Look through the listing below and write out exactly the lines from the line with "4) white cylindrical" to the line with "3) round circuit", both included, and no others.

▬▬▬▬▬▬▬▬▬▬

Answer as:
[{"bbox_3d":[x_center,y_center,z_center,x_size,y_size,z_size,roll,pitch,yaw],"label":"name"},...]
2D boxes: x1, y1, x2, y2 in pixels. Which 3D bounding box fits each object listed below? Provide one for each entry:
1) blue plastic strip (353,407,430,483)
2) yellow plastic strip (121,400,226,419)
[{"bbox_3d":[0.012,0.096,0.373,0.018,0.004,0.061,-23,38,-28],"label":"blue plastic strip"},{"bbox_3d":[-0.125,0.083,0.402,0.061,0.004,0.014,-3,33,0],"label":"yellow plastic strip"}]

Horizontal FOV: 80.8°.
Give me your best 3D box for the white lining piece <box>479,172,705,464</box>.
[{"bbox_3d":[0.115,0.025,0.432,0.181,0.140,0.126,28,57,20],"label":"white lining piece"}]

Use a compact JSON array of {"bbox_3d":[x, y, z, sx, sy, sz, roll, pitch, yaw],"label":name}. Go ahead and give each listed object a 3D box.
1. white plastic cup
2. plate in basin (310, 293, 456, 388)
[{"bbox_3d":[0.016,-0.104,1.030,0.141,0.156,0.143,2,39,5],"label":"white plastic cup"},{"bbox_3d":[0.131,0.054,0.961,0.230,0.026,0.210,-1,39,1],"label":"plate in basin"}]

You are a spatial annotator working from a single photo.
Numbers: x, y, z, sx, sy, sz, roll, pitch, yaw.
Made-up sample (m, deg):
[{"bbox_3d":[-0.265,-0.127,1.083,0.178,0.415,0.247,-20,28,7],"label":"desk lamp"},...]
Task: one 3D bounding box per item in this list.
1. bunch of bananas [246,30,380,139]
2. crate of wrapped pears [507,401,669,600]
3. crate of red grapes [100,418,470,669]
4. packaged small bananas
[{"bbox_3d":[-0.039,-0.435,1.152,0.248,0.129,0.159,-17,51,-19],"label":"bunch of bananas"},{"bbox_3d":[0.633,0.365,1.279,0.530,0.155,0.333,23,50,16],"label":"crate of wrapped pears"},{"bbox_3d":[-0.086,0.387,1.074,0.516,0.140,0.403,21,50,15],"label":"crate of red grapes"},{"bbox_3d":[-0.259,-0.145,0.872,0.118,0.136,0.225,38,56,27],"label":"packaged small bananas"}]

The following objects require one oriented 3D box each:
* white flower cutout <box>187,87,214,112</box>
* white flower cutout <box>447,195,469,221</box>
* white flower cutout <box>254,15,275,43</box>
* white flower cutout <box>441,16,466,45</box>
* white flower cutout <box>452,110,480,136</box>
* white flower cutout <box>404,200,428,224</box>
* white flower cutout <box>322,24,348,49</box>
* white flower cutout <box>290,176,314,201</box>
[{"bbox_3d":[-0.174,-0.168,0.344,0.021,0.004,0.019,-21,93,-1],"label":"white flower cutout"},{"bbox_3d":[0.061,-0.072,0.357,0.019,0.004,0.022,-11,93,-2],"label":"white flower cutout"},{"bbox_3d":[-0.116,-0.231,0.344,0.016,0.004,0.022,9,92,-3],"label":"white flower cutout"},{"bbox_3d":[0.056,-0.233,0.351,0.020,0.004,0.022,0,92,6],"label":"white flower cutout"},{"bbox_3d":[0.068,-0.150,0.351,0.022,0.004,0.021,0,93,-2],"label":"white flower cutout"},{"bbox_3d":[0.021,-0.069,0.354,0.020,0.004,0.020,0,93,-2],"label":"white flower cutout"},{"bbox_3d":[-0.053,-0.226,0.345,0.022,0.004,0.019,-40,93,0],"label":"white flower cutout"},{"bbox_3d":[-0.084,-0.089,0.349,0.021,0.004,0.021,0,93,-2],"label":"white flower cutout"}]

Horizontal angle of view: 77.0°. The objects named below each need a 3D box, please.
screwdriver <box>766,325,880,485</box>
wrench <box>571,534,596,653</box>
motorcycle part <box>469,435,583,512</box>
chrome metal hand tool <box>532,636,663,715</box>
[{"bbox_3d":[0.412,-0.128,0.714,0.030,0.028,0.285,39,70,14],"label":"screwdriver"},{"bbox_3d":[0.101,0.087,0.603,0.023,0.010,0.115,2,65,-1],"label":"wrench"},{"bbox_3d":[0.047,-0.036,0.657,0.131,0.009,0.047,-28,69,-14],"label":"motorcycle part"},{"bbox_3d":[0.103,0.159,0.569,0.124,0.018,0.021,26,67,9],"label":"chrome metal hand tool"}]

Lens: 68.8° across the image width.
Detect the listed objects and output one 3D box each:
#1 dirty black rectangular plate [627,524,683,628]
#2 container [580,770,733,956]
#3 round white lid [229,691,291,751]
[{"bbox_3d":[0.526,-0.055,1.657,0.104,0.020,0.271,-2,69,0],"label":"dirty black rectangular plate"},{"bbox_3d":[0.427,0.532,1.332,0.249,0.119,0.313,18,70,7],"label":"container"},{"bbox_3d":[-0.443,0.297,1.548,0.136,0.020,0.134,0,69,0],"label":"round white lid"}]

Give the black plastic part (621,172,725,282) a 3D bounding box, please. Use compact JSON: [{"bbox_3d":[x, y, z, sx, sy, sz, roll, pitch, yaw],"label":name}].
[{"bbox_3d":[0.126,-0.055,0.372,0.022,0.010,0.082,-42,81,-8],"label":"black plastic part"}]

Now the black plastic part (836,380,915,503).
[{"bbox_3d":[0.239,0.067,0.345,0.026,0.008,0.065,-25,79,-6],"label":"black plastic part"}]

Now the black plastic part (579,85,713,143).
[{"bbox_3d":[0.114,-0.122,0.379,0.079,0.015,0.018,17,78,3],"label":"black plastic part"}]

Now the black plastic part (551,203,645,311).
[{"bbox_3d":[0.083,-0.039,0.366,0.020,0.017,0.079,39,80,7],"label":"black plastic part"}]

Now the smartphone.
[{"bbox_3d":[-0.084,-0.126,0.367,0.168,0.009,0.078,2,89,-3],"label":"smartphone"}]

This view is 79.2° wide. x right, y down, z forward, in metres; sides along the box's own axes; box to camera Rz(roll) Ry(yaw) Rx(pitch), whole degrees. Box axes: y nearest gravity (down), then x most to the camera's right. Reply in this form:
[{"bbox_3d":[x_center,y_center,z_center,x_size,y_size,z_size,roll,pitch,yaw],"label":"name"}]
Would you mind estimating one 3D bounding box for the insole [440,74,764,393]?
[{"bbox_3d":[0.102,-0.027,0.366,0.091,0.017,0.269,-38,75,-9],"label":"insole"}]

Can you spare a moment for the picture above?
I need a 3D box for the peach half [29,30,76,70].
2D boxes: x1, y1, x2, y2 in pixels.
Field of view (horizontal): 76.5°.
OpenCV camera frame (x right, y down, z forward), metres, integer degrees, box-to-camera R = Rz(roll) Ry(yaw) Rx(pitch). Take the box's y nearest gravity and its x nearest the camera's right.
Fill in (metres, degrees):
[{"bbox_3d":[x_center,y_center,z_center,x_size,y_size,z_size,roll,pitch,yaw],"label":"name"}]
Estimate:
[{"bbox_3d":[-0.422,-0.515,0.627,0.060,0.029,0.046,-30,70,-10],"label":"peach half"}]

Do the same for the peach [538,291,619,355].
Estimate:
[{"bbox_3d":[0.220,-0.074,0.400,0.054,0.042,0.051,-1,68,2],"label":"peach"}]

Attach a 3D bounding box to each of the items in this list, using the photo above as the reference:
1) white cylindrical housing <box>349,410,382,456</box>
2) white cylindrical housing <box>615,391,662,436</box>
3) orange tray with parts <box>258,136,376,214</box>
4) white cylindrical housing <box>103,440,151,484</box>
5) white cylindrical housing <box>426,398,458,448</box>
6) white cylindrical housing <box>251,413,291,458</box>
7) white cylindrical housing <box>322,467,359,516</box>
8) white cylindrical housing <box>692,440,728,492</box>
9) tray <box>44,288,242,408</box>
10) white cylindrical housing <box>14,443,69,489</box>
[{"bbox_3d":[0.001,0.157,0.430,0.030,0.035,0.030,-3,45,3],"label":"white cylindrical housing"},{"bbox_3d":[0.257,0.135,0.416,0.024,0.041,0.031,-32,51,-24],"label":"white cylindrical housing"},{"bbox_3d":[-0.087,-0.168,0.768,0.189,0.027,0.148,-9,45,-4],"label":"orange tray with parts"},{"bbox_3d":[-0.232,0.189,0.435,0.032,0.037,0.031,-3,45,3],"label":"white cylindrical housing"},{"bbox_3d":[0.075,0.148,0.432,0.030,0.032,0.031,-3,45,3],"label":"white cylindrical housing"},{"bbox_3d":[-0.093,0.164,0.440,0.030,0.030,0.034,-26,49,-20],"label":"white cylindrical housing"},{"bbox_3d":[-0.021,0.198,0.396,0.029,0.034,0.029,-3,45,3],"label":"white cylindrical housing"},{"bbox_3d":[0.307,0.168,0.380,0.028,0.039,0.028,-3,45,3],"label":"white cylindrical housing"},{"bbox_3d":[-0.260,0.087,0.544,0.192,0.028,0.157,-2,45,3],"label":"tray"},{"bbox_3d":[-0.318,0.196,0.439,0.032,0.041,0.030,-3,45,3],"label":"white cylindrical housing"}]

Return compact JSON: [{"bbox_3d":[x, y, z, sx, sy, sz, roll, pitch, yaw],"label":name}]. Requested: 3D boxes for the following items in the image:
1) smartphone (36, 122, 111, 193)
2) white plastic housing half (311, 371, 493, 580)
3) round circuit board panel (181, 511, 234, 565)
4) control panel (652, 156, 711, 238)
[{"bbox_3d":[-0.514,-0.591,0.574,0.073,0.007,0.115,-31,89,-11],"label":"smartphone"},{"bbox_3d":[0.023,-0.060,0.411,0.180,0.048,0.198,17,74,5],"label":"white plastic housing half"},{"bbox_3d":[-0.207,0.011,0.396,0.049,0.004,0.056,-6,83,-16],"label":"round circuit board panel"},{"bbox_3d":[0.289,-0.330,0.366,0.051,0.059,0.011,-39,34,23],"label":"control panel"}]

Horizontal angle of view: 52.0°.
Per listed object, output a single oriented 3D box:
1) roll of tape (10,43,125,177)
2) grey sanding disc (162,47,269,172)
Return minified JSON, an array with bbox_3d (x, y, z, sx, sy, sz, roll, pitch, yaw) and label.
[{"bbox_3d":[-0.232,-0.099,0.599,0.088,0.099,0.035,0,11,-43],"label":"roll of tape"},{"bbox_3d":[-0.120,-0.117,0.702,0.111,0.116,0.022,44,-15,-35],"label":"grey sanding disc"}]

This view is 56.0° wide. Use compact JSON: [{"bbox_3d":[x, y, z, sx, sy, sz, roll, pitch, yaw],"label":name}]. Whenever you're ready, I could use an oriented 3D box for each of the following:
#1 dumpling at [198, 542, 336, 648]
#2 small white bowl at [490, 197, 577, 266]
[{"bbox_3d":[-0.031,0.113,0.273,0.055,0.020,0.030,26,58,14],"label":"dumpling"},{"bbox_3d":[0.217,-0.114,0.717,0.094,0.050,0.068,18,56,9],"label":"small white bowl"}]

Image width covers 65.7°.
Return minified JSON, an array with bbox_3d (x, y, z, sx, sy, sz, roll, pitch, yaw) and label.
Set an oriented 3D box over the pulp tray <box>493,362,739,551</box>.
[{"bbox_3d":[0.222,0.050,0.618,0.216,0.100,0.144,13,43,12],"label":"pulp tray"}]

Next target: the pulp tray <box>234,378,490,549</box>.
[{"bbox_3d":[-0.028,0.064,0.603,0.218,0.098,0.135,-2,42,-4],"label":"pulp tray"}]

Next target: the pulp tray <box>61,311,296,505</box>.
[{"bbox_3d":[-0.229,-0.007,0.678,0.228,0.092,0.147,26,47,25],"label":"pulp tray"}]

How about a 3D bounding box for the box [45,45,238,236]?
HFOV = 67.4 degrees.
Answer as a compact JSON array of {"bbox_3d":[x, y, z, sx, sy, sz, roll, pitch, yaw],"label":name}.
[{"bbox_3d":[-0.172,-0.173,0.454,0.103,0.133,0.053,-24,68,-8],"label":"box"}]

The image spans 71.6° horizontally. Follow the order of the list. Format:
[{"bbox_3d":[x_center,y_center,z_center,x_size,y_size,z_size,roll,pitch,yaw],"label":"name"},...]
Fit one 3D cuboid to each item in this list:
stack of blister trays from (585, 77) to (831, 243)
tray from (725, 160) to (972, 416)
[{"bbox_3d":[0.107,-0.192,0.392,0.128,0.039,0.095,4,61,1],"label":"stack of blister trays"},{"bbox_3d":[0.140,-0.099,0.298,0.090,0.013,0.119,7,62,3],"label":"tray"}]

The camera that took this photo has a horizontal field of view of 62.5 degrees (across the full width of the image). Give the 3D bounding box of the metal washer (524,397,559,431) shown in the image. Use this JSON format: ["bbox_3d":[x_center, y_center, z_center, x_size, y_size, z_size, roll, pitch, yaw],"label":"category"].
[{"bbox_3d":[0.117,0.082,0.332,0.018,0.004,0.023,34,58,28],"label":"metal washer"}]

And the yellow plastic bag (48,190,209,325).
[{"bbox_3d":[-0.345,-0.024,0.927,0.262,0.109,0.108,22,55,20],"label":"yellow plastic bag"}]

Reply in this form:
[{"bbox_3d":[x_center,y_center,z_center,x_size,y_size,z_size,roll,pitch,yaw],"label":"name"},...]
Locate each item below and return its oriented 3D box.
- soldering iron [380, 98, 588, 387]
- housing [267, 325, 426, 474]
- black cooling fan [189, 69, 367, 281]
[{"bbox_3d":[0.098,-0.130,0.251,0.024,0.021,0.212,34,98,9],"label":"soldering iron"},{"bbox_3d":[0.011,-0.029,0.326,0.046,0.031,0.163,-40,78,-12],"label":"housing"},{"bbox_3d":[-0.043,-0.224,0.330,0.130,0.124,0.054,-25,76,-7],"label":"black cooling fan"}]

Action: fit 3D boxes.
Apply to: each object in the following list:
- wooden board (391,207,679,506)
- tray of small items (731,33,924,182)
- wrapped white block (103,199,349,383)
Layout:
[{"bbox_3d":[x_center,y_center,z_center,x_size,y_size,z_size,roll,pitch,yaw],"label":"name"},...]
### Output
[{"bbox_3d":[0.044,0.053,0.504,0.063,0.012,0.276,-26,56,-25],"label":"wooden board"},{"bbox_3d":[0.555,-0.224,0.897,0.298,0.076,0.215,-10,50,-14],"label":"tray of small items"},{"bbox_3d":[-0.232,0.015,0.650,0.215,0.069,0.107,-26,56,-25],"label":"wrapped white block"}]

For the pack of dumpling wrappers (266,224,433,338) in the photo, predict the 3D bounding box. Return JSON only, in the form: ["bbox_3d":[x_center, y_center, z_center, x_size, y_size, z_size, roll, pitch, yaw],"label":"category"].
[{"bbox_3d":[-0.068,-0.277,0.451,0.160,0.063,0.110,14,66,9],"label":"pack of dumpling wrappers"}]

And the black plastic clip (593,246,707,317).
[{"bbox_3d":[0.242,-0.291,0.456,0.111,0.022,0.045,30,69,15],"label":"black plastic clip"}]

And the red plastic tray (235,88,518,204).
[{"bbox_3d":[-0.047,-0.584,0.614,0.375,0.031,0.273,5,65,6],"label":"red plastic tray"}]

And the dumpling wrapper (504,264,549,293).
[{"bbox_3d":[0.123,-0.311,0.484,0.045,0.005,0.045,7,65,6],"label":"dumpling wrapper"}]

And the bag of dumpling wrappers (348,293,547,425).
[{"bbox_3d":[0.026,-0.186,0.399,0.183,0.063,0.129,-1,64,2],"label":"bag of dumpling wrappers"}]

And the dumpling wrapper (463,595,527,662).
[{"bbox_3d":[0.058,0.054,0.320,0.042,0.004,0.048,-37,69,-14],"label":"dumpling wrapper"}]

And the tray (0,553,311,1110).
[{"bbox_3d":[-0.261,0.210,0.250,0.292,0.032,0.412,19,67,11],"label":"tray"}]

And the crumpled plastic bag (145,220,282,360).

▬▬▬▬▬▬▬▬▬▬

**Exercise answer:**
4) white cylindrical housing <box>103,440,151,484</box>
5) white cylindrical housing <box>426,398,458,448</box>
6) white cylindrical housing <box>251,413,291,458</box>
7) white cylindrical housing <box>322,467,359,516</box>
8) white cylindrical housing <box>692,440,728,492</box>
9) tray <box>44,288,242,408</box>
10) white cylindrical housing <box>14,443,69,489</box>
[{"bbox_3d":[0.001,0.157,0.430,0.030,0.035,0.030,-3,45,3],"label":"white cylindrical housing"},{"bbox_3d":[0.257,0.135,0.416,0.024,0.041,0.031,-32,51,-24],"label":"white cylindrical housing"},{"bbox_3d":[-0.087,-0.168,0.768,0.189,0.027,0.148,-9,45,-4],"label":"orange tray with parts"},{"bbox_3d":[-0.232,0.189,0.435,0.032,0.037,0.031,-3,45,3],"label":"white cylindrical housing"},{"bbox_3d":[0.075,0.148,0.432,0.030,0.032,0.031,-3,45,3],"label":"white cylindrical housing"},{"bbox_3d":[-0.093,0.164,0.440,0.030,0.030,0.034,-26,49,-20],"label":"white cylindrical housing"},{"bbox_3d":[-0.021,0.198,0.396,0.029,0.034,0.029,-3,45,3],"label":"white cylindrical housing"},{"bbox_3d":[0.307,0.168,0.380,0.028,0.039,0.028,-3,45,3],"label":"white cylindrical housing"},{"bbox_3d":[-0.260,0.087,0.544,0.192,0.028,0.157,-2,45,3],"label":"tray"},{"bbox_3d":[-0.318,0.196,0.439,0.032,0.041,0.030,-3,45,3],"label":"white cylindrical housing"}]

Return compact JSON: [{"bbox_3d":[x, y, z, sx, sy, sz, roll, pitch, yaw],"label":name}]. Requested: 3D boxes for the following items in the image:
1) smartphone (36, 122, 111, 193)
2) white plastic housing half (311, 371, 493, 580)
3) round circuit board panel (181, 511, 234, 565)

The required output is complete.